(Rendered images with source text)

=== Section Start ===

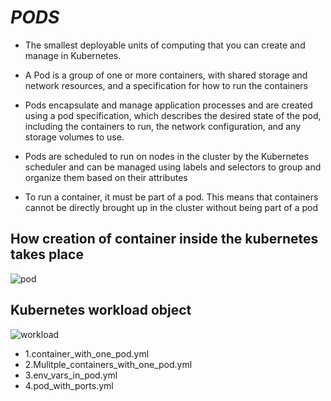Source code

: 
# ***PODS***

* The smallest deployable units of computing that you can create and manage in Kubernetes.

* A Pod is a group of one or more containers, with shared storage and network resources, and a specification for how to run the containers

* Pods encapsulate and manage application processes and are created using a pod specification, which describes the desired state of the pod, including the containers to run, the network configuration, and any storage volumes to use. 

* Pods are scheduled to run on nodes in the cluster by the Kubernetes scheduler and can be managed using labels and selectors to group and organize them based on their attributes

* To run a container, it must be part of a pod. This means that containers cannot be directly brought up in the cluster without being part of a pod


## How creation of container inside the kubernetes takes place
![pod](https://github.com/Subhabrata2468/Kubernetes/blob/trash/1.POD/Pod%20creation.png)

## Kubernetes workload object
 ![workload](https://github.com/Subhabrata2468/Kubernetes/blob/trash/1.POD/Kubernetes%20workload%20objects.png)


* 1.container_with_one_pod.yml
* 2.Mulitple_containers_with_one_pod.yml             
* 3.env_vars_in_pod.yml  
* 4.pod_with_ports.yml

=== Section End ===

#### Request
All records above should be duplicated exactly, with the pictures omitted.

#### Solved problem
Source code

: 
# ***PODS***

* The smallest deployable units of computing that you can create and manage in Kubernetes.

* A Pod is a group of one or more containers, with shared storage and network resources, and a specification for how to run the containers

* Pods encapsulate and manage application processes and are created using a pod specification, which describes the desired state of the pod, including the containers to run, the network configuration, and any storage volumes to use. 

* Pods are scheduled to run on nodes in the cluster by the Kubernetes scheduler and can be managed using labels and selectors to group and organize them based on their attributes

* To run a container, it must be part of a pod. This means that containers cannot be directly brought up in the cluster without being part of a pod


## How creation of container inside the kubernetes takes place
![pod](https://github.com/Subhabrata2468/Kubernetes/blob/trash/1.POD/Pod%20creation.png)

## Kubernetes workload object
 ![workload](https://github.com/Subhabrata2468/Kubernetes/blob/trash/1.POD/Kubernetes%20workload%20objects.png)


* 1.container_with_one_pod.yml
* 2.Mulitple_containers_with_one_pod.yml             
* 3.env_vars_in_pod.yml  
* 4.pod_with_ports.yml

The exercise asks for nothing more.